Wilbur Scoville: The hottest man in nutrition gets his own Doodle

22 Jan 2016

Wilbur Scoville, creator of the Scoville scale to measure the strength of peppers, via Wikimedia Commons

Google’s drive to celebrate an ever-increasing number of notable figures in history continues with a bang today (22 January) with pepper supremo Wilbur Scoville’s 151st birthday celebrated with its own Doodle.

Bells, jalapenos, cayennes, ghosts, scorpions: all the same, all entirely different. If, like me, you are a complete wuss when it comes to hot, spicy food, then relying on the information in pepper packaging is imperative.

But how did humanity learn how to measure the difference between a standard pepper and a blow-your-head-off Trinidad scorpion pepper?

Well a man called Wilbur Scoville – who would be 151 today if the secret to everlasting life lay in eating peppers – found a way. Thus the name Scoville scale.

Can you feel it?

If you’re wondering why peppers are called capsicums in countries including the US and Australia, the key to ‘heat’ in a pepper is an active component of the foodstuffs, called capsaicin. It is by measuring this that you establish mild, hot and very hot peppers.

The Scoville scale, which measures the concentration of capsaicin, starts with bell peppers at the zero Scoville heat units (SHU), up to the 16 million that represents pure capsaicin.

Born in Bridgeport Connecticut in 1865, Scoville was a chemist, award-winning researcher, professor of pharmacology and the second vice-chairman of the American Pharmaceutical Association.
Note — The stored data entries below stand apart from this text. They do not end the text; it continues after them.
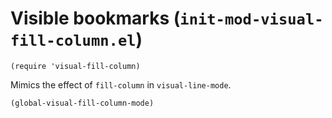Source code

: * Visible bookmarks (~init-mod-visual-fill-column.el~)
:PROPERTIES:
:tangle:   lisp/init-mod-visual-fill-column.el
:END:

#+BEGIN_SRC elisp
(require 'visual-fill-column)
#+END_SRC

Mimics the effect of ~fill-column~ in ~visual-line-mode~.
#+BEGIN_SRC elisp
(global-visual-fill-column-mode)
#+END_SRC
Using human testers to find out the various pepper heats, his book The Art of Compounding goes as far as suggesting milk as an antidote for head explosions after eating particularly powerful variants.

Google Doodle Wilbur Scoville

Doodler Olivia Huynh is behind the latest interactive Doodle, with a game seeing the user fire ice cream at evil peppers out to destroy poor Scoville.

“Spiciness is somewhat of a universal, comical experience, which I think opened the door for us to do something we usually might not be able to, like a fighting game,” said Huynh.

The boss at the end of the last ice cream battle is the Trinidad Scorpion Butch T pepper (1.4m SHU), which was ranked as the hottest pepper in the world back in 2011.

The Carolina Reaper (1.5m SHU) took the mantle two years later and, as new peppers are constantly being found and grown, the next champ could be just around the corner.